:: THE DATA ::

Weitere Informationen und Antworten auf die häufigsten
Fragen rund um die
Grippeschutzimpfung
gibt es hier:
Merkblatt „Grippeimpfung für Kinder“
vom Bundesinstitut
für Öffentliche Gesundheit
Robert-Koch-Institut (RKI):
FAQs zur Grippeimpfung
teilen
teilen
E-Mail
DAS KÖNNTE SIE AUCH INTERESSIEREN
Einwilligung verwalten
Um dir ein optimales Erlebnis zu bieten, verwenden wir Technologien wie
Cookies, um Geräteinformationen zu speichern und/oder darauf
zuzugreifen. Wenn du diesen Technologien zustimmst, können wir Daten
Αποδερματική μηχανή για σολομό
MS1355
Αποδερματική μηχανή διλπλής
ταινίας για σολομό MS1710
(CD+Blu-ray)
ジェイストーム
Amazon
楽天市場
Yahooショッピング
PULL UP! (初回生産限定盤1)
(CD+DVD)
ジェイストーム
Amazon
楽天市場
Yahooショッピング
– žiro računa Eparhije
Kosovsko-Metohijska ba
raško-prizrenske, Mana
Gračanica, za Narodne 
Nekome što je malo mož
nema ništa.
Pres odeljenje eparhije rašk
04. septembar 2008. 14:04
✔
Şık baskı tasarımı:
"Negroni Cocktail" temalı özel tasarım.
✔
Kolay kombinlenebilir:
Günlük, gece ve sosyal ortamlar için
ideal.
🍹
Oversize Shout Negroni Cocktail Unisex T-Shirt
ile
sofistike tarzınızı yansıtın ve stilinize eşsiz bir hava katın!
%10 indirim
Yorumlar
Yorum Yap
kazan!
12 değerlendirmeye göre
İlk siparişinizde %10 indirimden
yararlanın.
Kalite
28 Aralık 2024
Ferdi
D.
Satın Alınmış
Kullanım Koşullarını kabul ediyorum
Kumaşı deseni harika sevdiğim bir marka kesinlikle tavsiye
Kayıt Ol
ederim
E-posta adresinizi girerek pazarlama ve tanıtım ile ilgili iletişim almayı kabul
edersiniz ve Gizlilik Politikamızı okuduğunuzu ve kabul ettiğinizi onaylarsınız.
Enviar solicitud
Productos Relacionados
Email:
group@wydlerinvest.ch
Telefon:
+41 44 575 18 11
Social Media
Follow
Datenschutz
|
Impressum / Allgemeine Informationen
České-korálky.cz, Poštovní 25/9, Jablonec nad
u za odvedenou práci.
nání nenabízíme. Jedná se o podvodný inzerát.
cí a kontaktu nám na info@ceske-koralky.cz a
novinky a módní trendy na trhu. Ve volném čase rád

:::

**ACTIVITY:**
Your answer must be an exact copy of all the entries.

**ANSWER TO THE EXERCISE:**
Weitere Informationen und Antworten auf die häufigsten
Fragen rund um die
Grippeschutzimpfung
gibt es hier:
Merkblatt „Grippeimpfung für Kinder“
vom Bundesinstitut
für Öffentliche Gesundheit
Robert-Koch-Institut (RKI):
FAQs zur Grippeimpfung
teilen
teilen
E-Mail
DAS KÖNNTE SIE AUCH INTERESSIEREN
Einwilligung verwalten
Um dir ein optimales Erlebnis zu bieten, verwenden wir Technologien wie
Cookies, um Geräteinformationen zu speichern und/oder darauf
zuzugreifen. Wenn du diesen Technologien zustimmst, können wir Daten
Αποδερματική μηχανή για σολομό
MS1355
Αποδερματική μηχανή διλπλής
ταινίας για σολομό MS1710
(CD+Blu-ray)
ジェイストーム
Amazon
楽天市場
Yahooショッピング
PULL UP! (初回生産限定盤1)
(CD+DVD)
ジェイストーム
Amazon
楽天市場
Yahooショッピング
– žiro računa Eparhije
Kosovsko-Metohijska ba
raško-prizrenske, Mana
Gračanica, za Narodne 
Nekome što je malo mož
nema ništa.
Pres odeljenje eparhije rašk
04. septembar 2008. 14:04
✔
Şık baskı tasarımı:
"Negroni Cocktail" temalı özel tasarım.
✔
Kolay kombinlenebilir:
Günlük, gece ve sosyal ortamlar için
ideal.
🍹
Oversize Shout Negroni Cocktail Unisex T-Shirt
ile
sofistike tarzınızı yansıtın ve stilinize eşsiz bir hava katın!
%10 indirim
Yorumlar
Yorum Yap
kazan!
12 değerlendirmeye göre
İlk siparişinizde %10 indirimden
yararlanın.
Kalite
28 Aralık 2024
Ferdi
D.
Satın Alınmış
Kullanım Koşullarını kabul ediyorum
Kumaşı deseni harika sevdiğim bir marka kesinlikle tavsiye
Kayıt Ol
ederim
E-posta adresinizi girerek pazarlama ve tanıtım ile ilgili iletişim almayı kabul
edersiniz ve Gizlilik Politikamızı okuduğunuzu ve kabul ettiğinizi onaylarsınız.
Enviar solicitud
Productos Relacionados
Email:
group@wydlerinvest.ch
Telefon:
+41 44 575 18 11
Social Media
Follow
Datenschutz
|
Impressum / Allgemeine Informationen
České-korálky.cz, Poštovní 25/9, Jablonec nad
u za odvedenou práci.
nání nenabízíme. Jedná se o podvodný inzerát.
cí a kontaktu nám na info@ceske-koralky.cz a
novinky a módní trendy na trhu. Ve volném čase rád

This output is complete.